=== BRANO PROPOSTO ===

E’ stata ricordata dagli organi di informazione il decennale della dipartita del regista Mario Monicelli. Come spesso accade, la stampa a volte ottusa e di sistema non ha messo in rilievo il gesto estremo di Monicelli come atto di libertà dalla sofferenza. Infatti il grande direttore artistico si è suicidato gettandosi dal quinto piano di un ospedale di Roma, dopo che gli era stato diagnosticato un tumore.

Perché?

La risposta silenziosa viene alla mente a chiunque: per non dover subire l’affronto della umiliante gestione medica della sofferenza e per non doverla imporre ai propri cari. Eppure i giornalisti associano sempre, ormai per una sorta di mutua convenzione, l’atto del suicidio alla banalità calunniosa che dietro le quinte della “tragedia” ci sia sempre una depressione o un colpevole abbandono da parte della famiglia.

La convenzione nasce da un “concordato” fra Stato italiano e Chiesa cattolica: mai ricordare che l’uomo libero ha il diritto di morire come vuole.

La Chiesa cattolica ha bisogno di corpi da accudire e di animi da svilire, quindi proscrive il concetto che vi possa essere un suicidio scelto in piena coscienza. Gli antichi invece lo sapevano bene e, sul loro esempio, noi abbiamo raccolto questi atti nella categoria del suicidio stoico, a ricordarci che un tempo, persino in Italia, esistevano uomini e donne liberi e coraggiosi. Mario Monicelli ha compiuto un suicidio stoico, liberatorio.

Gli amici e i parenti lo hanno capito e lo hanno detto; i giornalisti hanno censurato. Vengono in mente altri esempi non meno commoventi di suicidio stoico: da quello dello psicoanalista ebreo-americano Bruno Bettelheim a quelli del filosofo francese Gilles Deleuze e dello scrittore romano Mario Lucentini (della premiata ditta Fruttero & Lucentini), morti anche loro per sottrarsi alla collusione medicina-costrizione morale religiosa.

Non esistendo una legge sull’eutanasia, negli Stati Uniti, in Francia e in Italia, si muore ancora così. Piccoli grandi “resistenti” che ci ricordano che il dovere di garantire libertà di scelta ai nostri simili è il valore centrale della nostra civiltà.

===

■ **DOMANDE**
A: Trascrivi alla lettera la parte del brano che comincia con "La risposta silenziosa" e finisce con "parte della famiglia.".
B: Secondo il brano, da quale piano di quale edificio si è gettato Mario Monicelli?
Le risposte vanno ricavate esclusivamente dal brano.

=== RECORD ESTRATTI ===

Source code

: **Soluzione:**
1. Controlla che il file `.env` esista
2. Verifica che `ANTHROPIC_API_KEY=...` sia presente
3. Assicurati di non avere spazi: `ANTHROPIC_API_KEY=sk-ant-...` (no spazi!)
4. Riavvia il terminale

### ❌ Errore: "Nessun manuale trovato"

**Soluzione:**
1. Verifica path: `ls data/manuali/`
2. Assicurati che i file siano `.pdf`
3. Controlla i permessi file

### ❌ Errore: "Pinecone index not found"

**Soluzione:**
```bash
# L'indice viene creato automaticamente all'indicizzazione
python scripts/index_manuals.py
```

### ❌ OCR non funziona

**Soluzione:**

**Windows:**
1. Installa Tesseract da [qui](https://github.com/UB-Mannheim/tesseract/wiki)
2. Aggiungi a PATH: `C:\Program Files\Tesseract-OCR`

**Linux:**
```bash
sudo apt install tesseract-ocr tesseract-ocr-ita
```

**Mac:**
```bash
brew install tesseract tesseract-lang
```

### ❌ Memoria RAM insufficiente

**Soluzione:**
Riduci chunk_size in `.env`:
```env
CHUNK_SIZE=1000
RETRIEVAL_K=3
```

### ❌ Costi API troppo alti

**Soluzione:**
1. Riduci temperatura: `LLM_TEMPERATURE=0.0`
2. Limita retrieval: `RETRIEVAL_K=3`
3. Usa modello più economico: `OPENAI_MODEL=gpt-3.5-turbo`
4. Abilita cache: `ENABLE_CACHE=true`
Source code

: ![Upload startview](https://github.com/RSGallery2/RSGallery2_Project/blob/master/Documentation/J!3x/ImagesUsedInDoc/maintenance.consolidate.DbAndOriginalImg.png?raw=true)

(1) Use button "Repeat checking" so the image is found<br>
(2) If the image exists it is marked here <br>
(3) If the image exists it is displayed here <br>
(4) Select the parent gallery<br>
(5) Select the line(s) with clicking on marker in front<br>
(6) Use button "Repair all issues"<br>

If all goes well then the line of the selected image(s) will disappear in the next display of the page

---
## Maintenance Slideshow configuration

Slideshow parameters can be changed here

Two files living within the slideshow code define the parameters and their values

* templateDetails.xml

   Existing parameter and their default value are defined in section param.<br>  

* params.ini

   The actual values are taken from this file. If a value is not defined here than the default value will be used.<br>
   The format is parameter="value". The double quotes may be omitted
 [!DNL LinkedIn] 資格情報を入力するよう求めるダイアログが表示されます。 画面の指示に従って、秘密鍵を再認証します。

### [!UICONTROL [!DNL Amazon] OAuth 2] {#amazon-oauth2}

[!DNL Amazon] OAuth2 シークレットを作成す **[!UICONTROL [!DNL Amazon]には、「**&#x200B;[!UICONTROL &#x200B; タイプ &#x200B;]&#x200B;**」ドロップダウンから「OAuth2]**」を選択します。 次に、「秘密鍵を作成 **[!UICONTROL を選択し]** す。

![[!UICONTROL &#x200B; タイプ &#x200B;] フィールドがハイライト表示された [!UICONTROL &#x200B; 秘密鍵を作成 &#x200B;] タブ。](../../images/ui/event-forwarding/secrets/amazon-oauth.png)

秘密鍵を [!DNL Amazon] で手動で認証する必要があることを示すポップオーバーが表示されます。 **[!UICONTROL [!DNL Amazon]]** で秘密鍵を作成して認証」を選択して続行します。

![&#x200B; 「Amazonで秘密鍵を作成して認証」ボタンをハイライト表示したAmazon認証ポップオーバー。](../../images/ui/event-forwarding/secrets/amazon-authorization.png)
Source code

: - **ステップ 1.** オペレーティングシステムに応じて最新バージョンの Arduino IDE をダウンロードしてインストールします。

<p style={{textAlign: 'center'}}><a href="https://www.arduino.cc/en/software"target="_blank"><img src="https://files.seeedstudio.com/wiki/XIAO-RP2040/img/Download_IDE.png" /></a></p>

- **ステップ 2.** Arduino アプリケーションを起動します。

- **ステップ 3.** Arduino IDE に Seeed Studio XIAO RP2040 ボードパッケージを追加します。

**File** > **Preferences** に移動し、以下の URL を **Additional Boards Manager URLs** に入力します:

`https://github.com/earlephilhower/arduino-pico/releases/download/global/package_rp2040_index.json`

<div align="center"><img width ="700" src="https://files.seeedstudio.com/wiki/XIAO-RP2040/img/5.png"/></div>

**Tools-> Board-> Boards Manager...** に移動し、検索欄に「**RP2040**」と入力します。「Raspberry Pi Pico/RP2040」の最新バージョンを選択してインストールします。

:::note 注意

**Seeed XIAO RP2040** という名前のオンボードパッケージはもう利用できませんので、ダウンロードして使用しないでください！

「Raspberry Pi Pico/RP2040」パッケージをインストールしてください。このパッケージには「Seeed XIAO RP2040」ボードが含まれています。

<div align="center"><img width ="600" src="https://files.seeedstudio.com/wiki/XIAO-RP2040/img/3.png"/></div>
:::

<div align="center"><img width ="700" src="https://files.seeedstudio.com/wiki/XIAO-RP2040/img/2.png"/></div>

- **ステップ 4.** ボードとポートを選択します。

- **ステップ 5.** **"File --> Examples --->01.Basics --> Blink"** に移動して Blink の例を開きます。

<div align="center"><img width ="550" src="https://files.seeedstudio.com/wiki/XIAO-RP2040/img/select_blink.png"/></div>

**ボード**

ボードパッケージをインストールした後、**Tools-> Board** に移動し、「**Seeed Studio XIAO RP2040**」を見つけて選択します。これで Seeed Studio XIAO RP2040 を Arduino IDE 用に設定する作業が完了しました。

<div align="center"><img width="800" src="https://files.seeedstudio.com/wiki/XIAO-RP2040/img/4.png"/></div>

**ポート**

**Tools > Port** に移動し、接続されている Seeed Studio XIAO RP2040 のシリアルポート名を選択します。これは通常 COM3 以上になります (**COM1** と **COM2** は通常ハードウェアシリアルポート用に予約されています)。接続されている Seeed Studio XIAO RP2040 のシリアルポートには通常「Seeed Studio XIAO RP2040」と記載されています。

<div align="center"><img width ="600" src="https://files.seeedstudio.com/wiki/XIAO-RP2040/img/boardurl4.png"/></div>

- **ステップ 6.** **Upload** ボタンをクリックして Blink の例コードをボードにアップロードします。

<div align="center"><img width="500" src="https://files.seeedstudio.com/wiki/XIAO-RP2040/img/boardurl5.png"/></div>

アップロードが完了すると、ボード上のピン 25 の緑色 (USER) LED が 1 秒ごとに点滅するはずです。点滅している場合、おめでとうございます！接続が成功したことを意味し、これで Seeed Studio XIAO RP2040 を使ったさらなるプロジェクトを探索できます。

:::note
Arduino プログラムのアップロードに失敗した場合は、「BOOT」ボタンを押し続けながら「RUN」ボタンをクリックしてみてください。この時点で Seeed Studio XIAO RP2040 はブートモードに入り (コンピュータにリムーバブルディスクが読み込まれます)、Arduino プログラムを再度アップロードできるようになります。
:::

===

■ **ESERCIZIO SVOLTO**
A:
La risposta silenziosa viene alla mente a chiunque: per non dover subire l’affronto della umiliante gestione medica della sofferenza e per non doverla imporre ai propri cari. Eppure i giornalisti associano sempre, ormai per una sorta di mutua convenzione, l’atto del suicidio alla banalità calunniosa che dietro le quinte della “tragedia” ci sia sempre una depressione o un colpevole abbandono da parte della famiglia.

B: Dal quinto piano di un ospedale di Roma.